With my iPhone battery teetering at 20% and 180 minutes to go, the possibility of using Google Translator to communicate with the doctor begins to dim. It seemed prudent to assume the doctor wouldn’t speak English, so I translated and transcribed onto a piece of paper possible questions the doctor would likely ask.
My efforts were rewarded by a doctor who spoke English.
The Doctor
Bedside manner can make a challenging situation and the anxiety that goes with a ‘sploded eye easier to manage. Not only did I get an eye specialist, I got one who spoke English, and he was entertaining.
With my chin resting on the plastic cup of an ophthalmologist exam device and a light beam directed into my left eye, he began to ask questions:
‘What have you been taking . . . medications, aspirin . . ?’
‘Ibuprofen. It crossed my mind it could have contributed to this.’
‘Yes. Why were you taking Ibuprofen?’
‘Because I had a couple of glasses of wine last night and I get a headache if I don’t.’
‘What kind of wine were you drinking? You shouldn’t be getting a headache. It must have been bad wine. Was it from around here? Lucchese? Piemontese? Now there’s great wine, Piemonte. Yes, you have a hematoma here. Do you remember the label? Really, you must drink better wine.’
He turned to look at Sandy while expounding. I thought for sure he was going to ask him why he let me drink bad wine. Sandy piped in:
‘She also had some Prosecco.’
‘Oh. What kind of Prosecco were you drinking? Really, there is some good stuff but you shouldn’t get a headache from it. No. Drink better Prosecco. You must. What kind did you say you were drinking? Do you know the label? Yes, there is nothing special here with your eye. It would be good to know what you were drinking. Where are you from?’
I let Sandy field the location question.
With my education in wine augmented and the assurance that I’m nothing special, we left with a script in hand for a topical ointment to relieve the discomfort, and a deep appreciation for this doctor, the nurses and the Ospedale San Luca. I look crazy, perfect for the upcoming Comic & Game Festival, but I’m fine.
Moral of the story
I was fortunate. Sandy knew where the hospital was. If you don’t currently know, make a point to find out before a situation arises and plan how to get there. Although COVID seems in the rear view mirror, in the hospital it is not. Wear a mask, bring your COVID vaccine card (just in case), and your passport if you do not have a tessera sanitaria. Make sure whoever is injured has a way to translate into Italian: although Sandy has a much better grasp than I, he was not allowed to go with me into the ER. He was however, with me during the eye exam with the specialist and took notes about the wine recommendations.

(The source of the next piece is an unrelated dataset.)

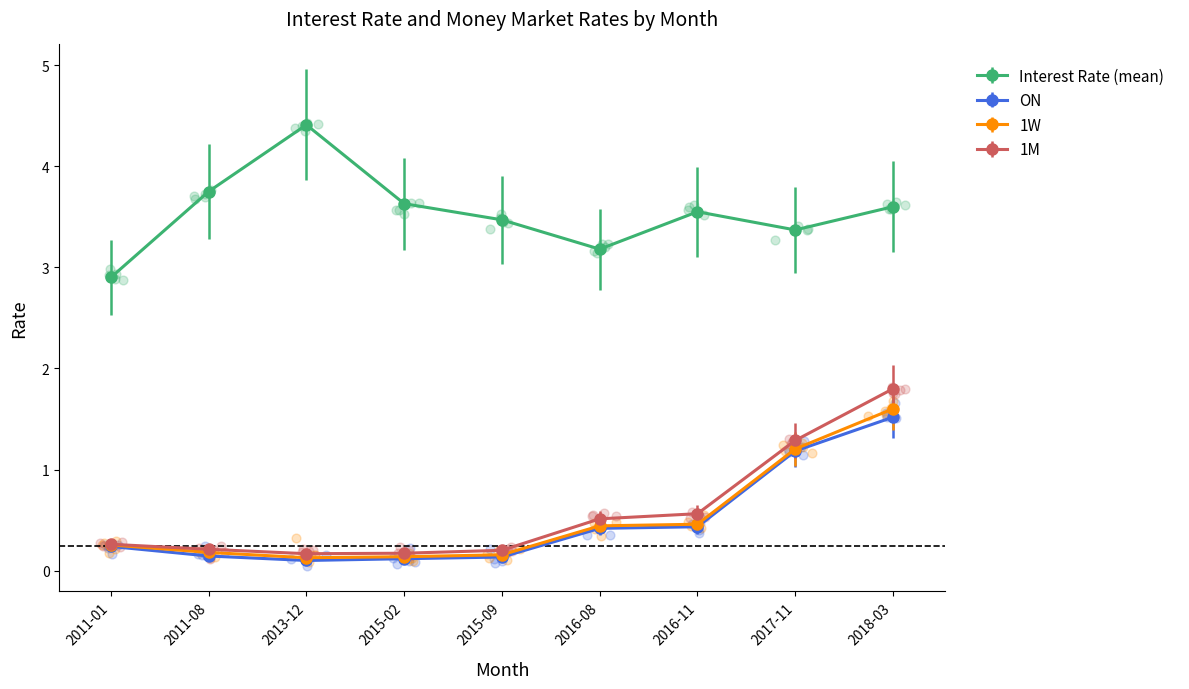

Is the value of 1W at 2011-01 greater than the value of ON at 2018-03?

No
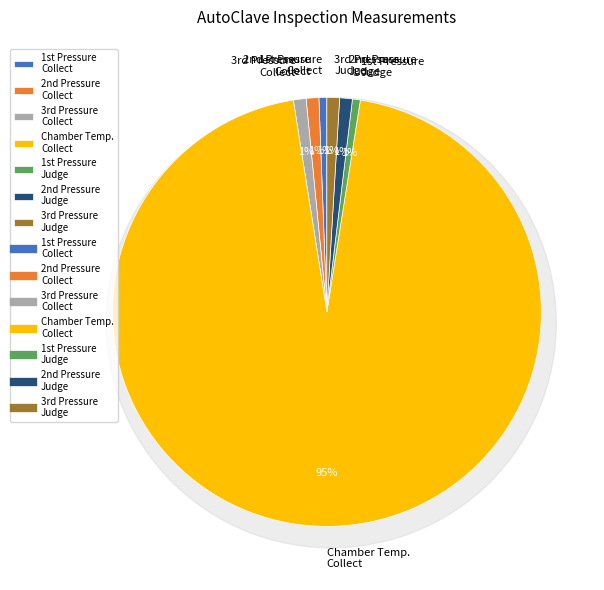

To the nearest percent, what is the average slice percentage?

14%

Also, if you drink bad wine and take any kind of pain killer, don’t rub your eyes the next morning. It might not go so well.

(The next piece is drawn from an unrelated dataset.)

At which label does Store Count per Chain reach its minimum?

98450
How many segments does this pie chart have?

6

Further information on Ospedale San Luca can be found here
©️Theresa Elliott, all rights reserved
Your experience at the ER is ,ugh more entertaining than mine (Covid in June, resulting in 3-day stay)! Eye treatment AND wine advice, can’t get that in America!
Funny story! Hope your eye is iproving every day!
Isn’t affordable universal health care so much better than the US model? I guess you weren’t bankrupted by the experience.
I went back to the hospital to pay the bill. The finance staff person looked it up on the computer and said the cost was exactly €0.00.